Product & Design Drinks in Ploiești: Why Small Meetups Hit Different

5 min read
community meetups product-management product-makers

I grew up in Craiova, a city that, in the 2000s and 2010s, was not exactly a hub for tech events. If you wanted to attend something cool, you’d take the train to Bucharest. There was no tech conference like Webstock in Craiova. There was no digital marketing summit like iQ Digital back in those days. You either traveled or you missed out. That left a mark on me.

So when Bülent Duagi announced he was organizing the first Product & Design Drinks Ploiești under the Product Makers umbrella, my reaction was immediate: sign me up, I’m going.

Getting There is Half the Fun

For those not from Romania: Ploiești is a city roughly 45 minutes north of Bucharest. Some consider it a suburb, considering that it’s not uncommon for people to live in Ploiești and commute to Bucharest for work. I wouldn’t dare compare it to San Mateo and San Francisco, but close enough.

The Slack coordination the night before was a thing of beauty. One group organized a train expedition with timetables and meeting points. Then Dragos Manescu showed up with the counter-offer: seats in his electric car and a promise to evangelize EV benefits during the ride. The train group stuck with the train. I took Dragos up on the ride and offered Claude lobbying in return.

The whole coordination felt like planning a weekend trip with friends, not attending a professional meetup. Which set the tone perfectly.

Small Gatherings, Deep Conversations

The meetup was cozy, and that turned out to be its greatest strength.

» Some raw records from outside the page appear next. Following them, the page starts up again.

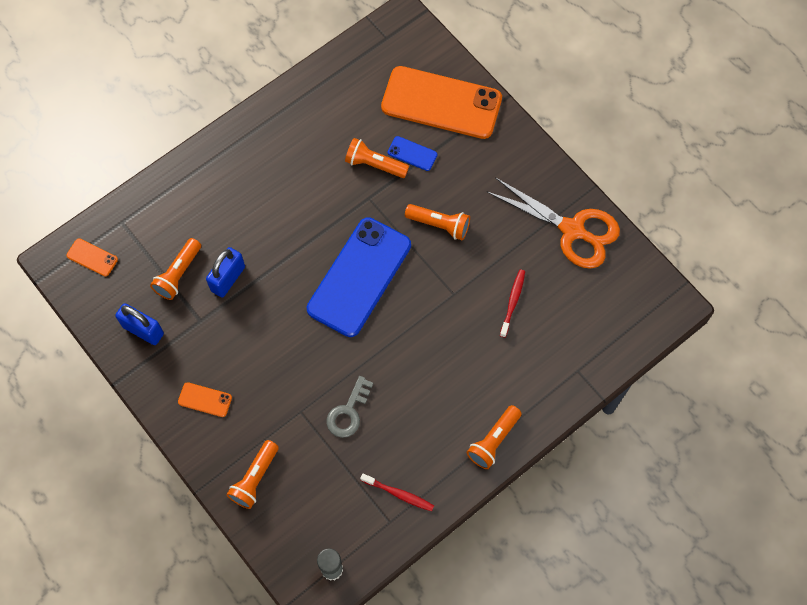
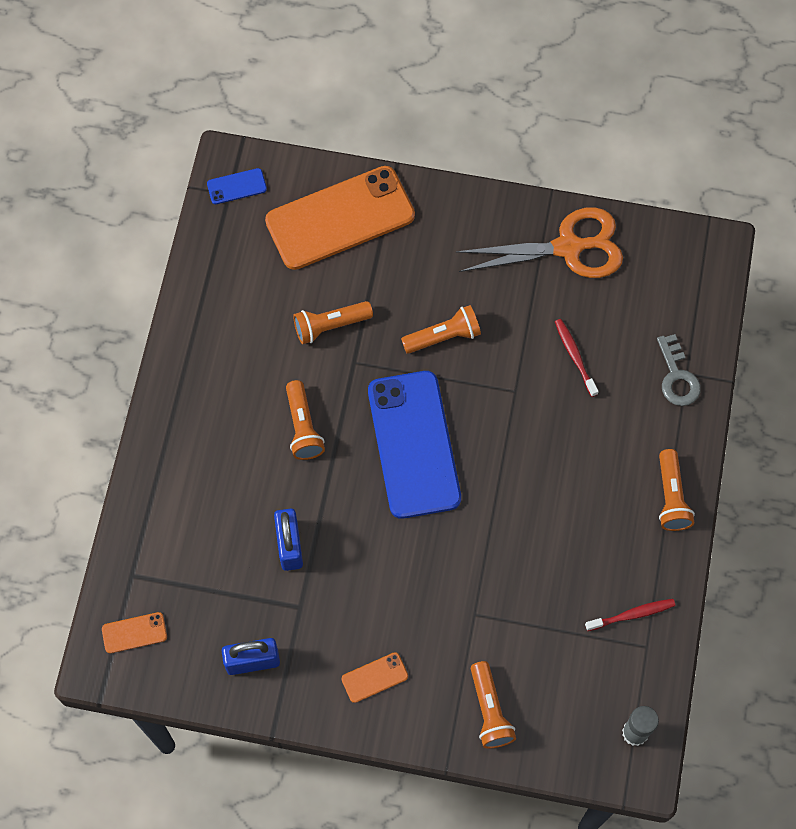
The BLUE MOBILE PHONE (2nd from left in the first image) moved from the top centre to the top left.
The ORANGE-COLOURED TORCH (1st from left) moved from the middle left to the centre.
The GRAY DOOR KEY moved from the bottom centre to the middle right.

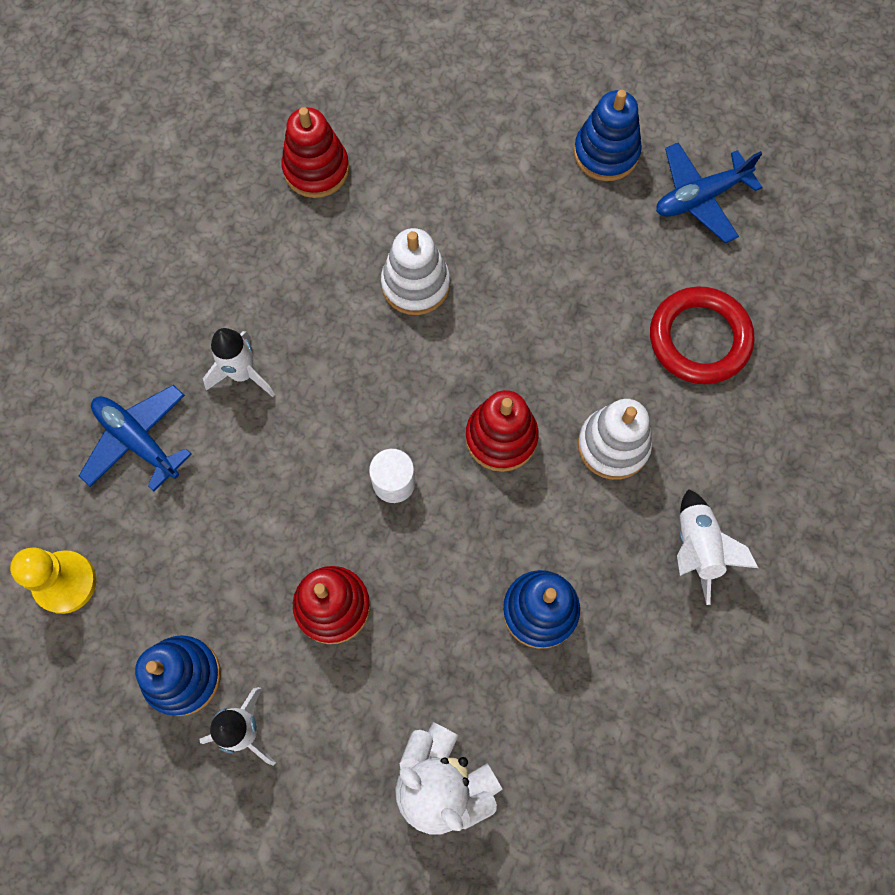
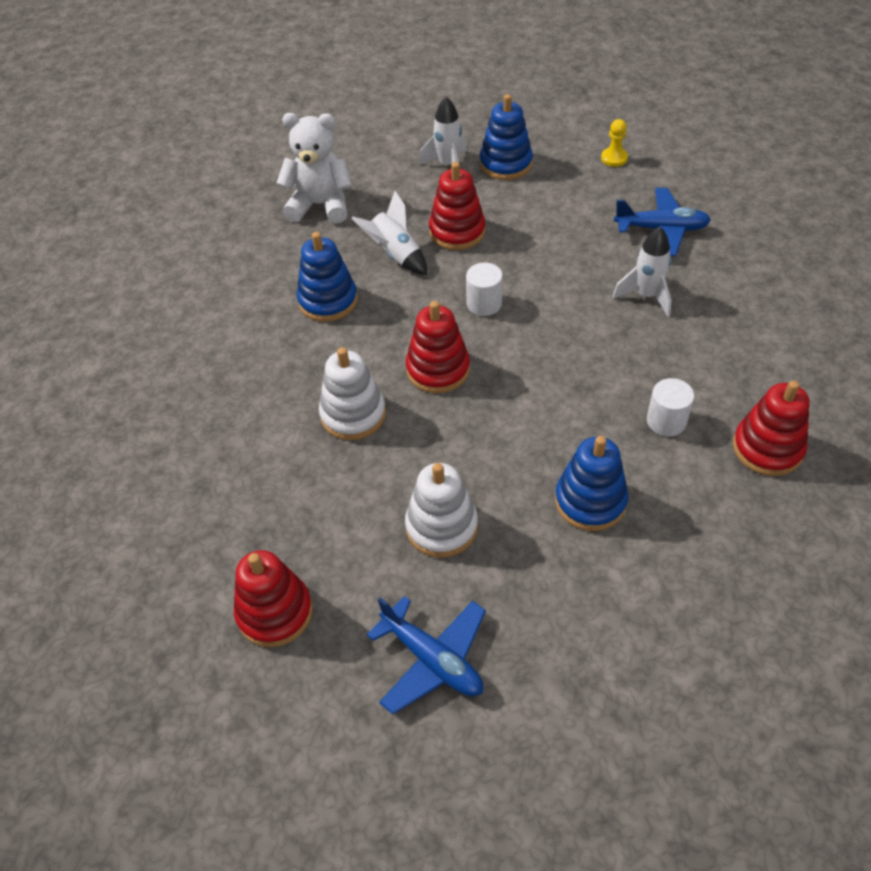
The BLUE RING STACKER (3rd from left) moved from the top right to the middle right.
The BLUE PLANE (2nd from left in the first image) at the top right turned 105 degrees clockwise.
The WHITE RING STACKER (1st from left in the first image) moved from the top centre to the centre.
The SCARLET RING at the middle right disappeared.
The WHITE TOY ROCKET (3rd from left in the first image) moved from the middle right to the top centre.
The BRIGHT YELLOW CHESS PAWN at the middle left changed to 0.60 times the size.
The WHITE CYLINDER SHAPE (2nd from left) at the middle right appeared.
The SCARLET RING STACKER (1st from left) at the bottom left appeared.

Bülent had proposed three conversation starters: how do we see 2026 professionally, how do you stay relevant as a product maker, and how is everyone using AI. We touched on all of them, but the beauty of a small group is that conversations go wherever they need to go.

Big events are the aspiration of every community, and for good reason. They bring visibility, energy, and critical mass. But small gatherings have something that conferences never will: you talk to everyone. No bouncing between sessions, no awkward hallway networking, no “let’s connect on LinkedIn” as a substitute for actual connection. You sit down, you talk, and you go deep.

As people who work or have worked in product development, the conversation flowed naturally across software, AI, cars, job opportunities, and, unexpectedly, Process Communication Model (PCM) and how valuable it can be to understand how people communicate and collaborate. The kind of cross-pollination that only happens when a group is small enough that everyone’s voice is heard.

Things That Stuck With Me

The AI industry is more than LLMs. There are multiple layers of potential business that serve the AI ecosystem. Tools like Temporal make it possible to have durable execution and build business logic around it without worrying about events not happening. I have past experience (read: horror stories) about saga patterns implemented with cron jobs and RabbitMQ queues that were kinda working, triggering endless maintenance efforts and often leading to production incidents at hours when you should be sleeping, drinking, or engaged in… different activities :D

The world is a small place. You talk to someone and realize you have so many acquaintances in common, that you’ve been part of so many overlapping experiences without knowing it. Serendipity is a strange and wonderful thing.

Sometimes, things sound too good to be true. Or they get taken lightly, as a joke. And then they turn out to be very real.

Cool jobs and great workplaces on paper can be nightmares in practice. Or hidden gems for others. Some people want autonomy at work. Others prefer to be a cog in a system so they can focus on other aspects of their life. There is no one-size-fits-all, and the sooner we stop prescribing what a “good job” looks like, the better.

Sparking innovation inside a company is about empowerment and trust. Giving your employees $1,000 and a week off can be a legal, accounting, and HR hassle. But it’s a very cheap price for what might turn out to be your next big thing as a company.

There are cars, and there are BMWs. Not all BMWs are equal. Some are more equal than others.

Why This Matters

The Product Makers community expanding beyond Bucharest is something I want to support as much as I can. Not because Bucharest isn’t great, but because this country has more than one city worth showing up for. If my experience growing up in Craiova taught me anything, it’s that people outside the capital are hungry for these kinds of connections. They just need someone to say “let’s do it here.”

Bülent said it. And we showed up.

And it’s not just Ploiești. Product Drinks already happened in Cluj-Napoca, Iași, Brașov, and Bucharest. More formats are coming: Product Walks, Product Dinners, workshops, mentoring programs. The community is expanding across the country and 2026 is shaping up to be a big year.

The next Product & Design Drinks will happen. When it does, do yourself a favor and show up. It’s free, it’s a couple of hours on a Saturday, and the conversations are worth more than most full-day conferences I’ve attended. Follow Product Makers to find the next edition in your city.


All in all, it was a fun Saturday morning. I’m glad I got to spend quality time with Bülent, Dragos Galateanu, Dragos Manescu, Andrei Stroescu, Radu Minea, and Raluca. Such a pity Valentina couldn’t make it after all, but we’re both going next time for sure.

Once again, thanks Dragos for the ride and the talks. It was an awesome Saturday morning.